Suppose one creates a simple jail: jail -c name=foo command=/bin/sh It will inherit the default cpuset from the parent jail. You can use cpuset -j to shrink this set: % cpuset -g -j 1 jail 1 mask: 0, 1, 2, 3, 4, 5, 6, 7 % cpuset -g -j 1 -r jail 1 mask: 0, 1, 2, 3, 4, 5, 6, 7 % cpuset -j 1 -l 0-3 % cpuset -g -j 1 jail 1 mask: 0, 1, 2, 3 However, once you've shrunk the set, you can never expand it. The reason is that the jail set is its own root, so the check against the 'root' mask in cpuset_modify() fails with EINVAL. I think this is perhaps not the intended behavior. I think that when setting the cpuset of a jail you want to apply the check against the parent jail's mask, not the jail's own mask. In particular, this prevents using cpuset -j to dynamically manage the CPUs available to jails. The alternative is to leave the jails unrestricted and manage the processes in the jail (or create dedicated, named cpusets for each jail and manage those) which is not as convenient for tools operating at the abstraction level of a jail. One possibility might be to have cpuset_getroot() always skip over the passed in set to its parent at least once before checking for the ROOT flag (or fix callers to pass set->cs_parent instead of set), but I haven't looked at what other implications that might have.
(In reply to John Baldwin from comment #0) I am not sure if I understand it correctly. Is it problem with nested jails or from the host it-self? I am running jails with cpuset for many years and it worked for me: # cpuset -j 3 -g jail 3 mask: 3, 4 # cpuset -j 3 -l 3-5 # cpuset -j 3 -g jail 3 mask: 3, 4, 5 It is on FreeBSD 11.3, no nested jails.
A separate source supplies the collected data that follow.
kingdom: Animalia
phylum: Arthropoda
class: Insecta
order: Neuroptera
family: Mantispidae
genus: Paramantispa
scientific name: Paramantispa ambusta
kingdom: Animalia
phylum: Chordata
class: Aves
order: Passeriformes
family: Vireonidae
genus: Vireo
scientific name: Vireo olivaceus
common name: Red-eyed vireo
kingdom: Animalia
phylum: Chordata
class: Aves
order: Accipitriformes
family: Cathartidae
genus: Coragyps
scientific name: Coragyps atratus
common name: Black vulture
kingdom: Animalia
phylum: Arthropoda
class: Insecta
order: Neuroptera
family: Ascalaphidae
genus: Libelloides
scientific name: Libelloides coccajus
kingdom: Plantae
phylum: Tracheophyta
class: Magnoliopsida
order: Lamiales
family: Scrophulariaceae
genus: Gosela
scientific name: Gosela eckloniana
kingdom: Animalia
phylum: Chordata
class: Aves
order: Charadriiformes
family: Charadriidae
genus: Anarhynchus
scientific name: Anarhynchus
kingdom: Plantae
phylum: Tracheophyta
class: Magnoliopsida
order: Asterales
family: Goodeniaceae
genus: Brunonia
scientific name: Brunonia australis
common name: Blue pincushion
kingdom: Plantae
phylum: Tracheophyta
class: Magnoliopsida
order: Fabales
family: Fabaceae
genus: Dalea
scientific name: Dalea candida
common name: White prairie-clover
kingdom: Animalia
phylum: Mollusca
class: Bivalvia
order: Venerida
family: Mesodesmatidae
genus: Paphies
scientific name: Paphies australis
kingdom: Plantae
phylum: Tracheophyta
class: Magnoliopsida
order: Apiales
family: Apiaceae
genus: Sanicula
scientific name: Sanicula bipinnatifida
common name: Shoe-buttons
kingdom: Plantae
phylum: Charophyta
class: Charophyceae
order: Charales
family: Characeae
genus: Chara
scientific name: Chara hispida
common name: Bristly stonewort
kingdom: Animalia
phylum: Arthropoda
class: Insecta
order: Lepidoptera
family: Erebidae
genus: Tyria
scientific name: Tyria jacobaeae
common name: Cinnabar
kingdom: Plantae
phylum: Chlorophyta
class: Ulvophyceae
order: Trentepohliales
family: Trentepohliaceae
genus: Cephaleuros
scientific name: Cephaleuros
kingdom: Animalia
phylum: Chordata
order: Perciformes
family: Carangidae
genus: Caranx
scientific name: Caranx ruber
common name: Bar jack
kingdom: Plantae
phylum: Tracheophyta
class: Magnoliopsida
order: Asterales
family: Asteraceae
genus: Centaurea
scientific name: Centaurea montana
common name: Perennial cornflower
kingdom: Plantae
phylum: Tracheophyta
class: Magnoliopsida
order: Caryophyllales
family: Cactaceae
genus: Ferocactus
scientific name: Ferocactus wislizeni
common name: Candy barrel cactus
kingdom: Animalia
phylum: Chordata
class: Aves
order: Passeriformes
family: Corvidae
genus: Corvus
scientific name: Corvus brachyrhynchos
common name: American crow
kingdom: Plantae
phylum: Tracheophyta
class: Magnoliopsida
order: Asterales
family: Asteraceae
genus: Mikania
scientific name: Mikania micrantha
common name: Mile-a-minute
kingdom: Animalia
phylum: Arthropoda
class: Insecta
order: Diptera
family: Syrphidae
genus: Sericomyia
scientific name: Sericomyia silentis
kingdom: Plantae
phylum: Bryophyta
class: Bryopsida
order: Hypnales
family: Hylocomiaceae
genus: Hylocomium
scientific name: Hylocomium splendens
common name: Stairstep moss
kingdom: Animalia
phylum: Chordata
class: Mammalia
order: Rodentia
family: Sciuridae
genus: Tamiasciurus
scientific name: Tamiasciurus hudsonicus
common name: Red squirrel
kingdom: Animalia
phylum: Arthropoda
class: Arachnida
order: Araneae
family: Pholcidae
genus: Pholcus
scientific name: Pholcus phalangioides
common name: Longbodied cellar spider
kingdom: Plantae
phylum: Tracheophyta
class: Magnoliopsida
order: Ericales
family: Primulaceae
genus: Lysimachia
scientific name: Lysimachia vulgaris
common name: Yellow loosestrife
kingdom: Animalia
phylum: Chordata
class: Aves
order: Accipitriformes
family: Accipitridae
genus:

(In reply to Miroslav Lachman from comment #1) It doesn't matter if nested or not, jails in 12.X or CURRENT cannot extend their cpuset. However, you're right, in FreeBSD 11.X it works quite well.
(In reply to Luca Pizzamiglio from comment #2) Ah, thank you for the clarification. I hope this regression will be fixed before we plan to upgrade to 12.x.
Created attachment 219867 [details] git(1) diff against base I think the attached is a recommendation that I'm happy with; you can't globally let cpuset_getbase() find the root's root, but you can fix the restrictions in cpuset_modify(). With this: (viper = host, boo = jail, boo.foo = jail nested inside boo) ``` boo# cpuset -gi pid -1 cpuset id: 4 boo# cpuset -g pid -1 mask: 0, 1, 2, 3 pid -1 domain policy: first-touch mask: 0 boo# cpuset -l 0,1,2 -s 4 cpuset: setaffinity: Operation not permitted root@viper:/usr/home/kevans# cpuset -l 0,1,2 -s 4 boo# cpuset -g pid -1 mask: 0, 1, 2 pid -1 domain policy: first-touch mask: 0 root@viper:/usr/home/kevans# jail -c name=boo.foo path=/ command=/bin/sh boo.foo# cpuset -g pid -1 mask: 0, 1, 2 pid -1 domain policy: first-touch mask: 0 boo.foo# cpuset -c boo.foo# cpuset -gi pid -1 cpuset id: 5 boo# cpuset -l 0,1 -s 5 boo.foo# cpuset -g pid -1 mask: 0, 1 pid -1 domain policy: first-touch mask: 0 ``` So every jail can modify a subordinate jail's root, but not its own root, all the way up to prison0 root. root can restrict a jail to 1,2 or widen it back to 1,2,3 and that jail can delegate a subset of those to child jails.
base r368779 alleviates this; unfortunately I had forgotten to tag this PR in it.
I've just tested the expansion of a jail cpuset on CURRENT and it works. 11.x is not affected, the bug has been introduced when cpuset was reworked to manage memory domains Have you already merged in 12-STABLE as well? If yes, we can close this PR
Ah, indeed, sorry; I seem to have merged it in 24a8ea4df3426dfce2896e265eb3e0206aa33a21. Thanks!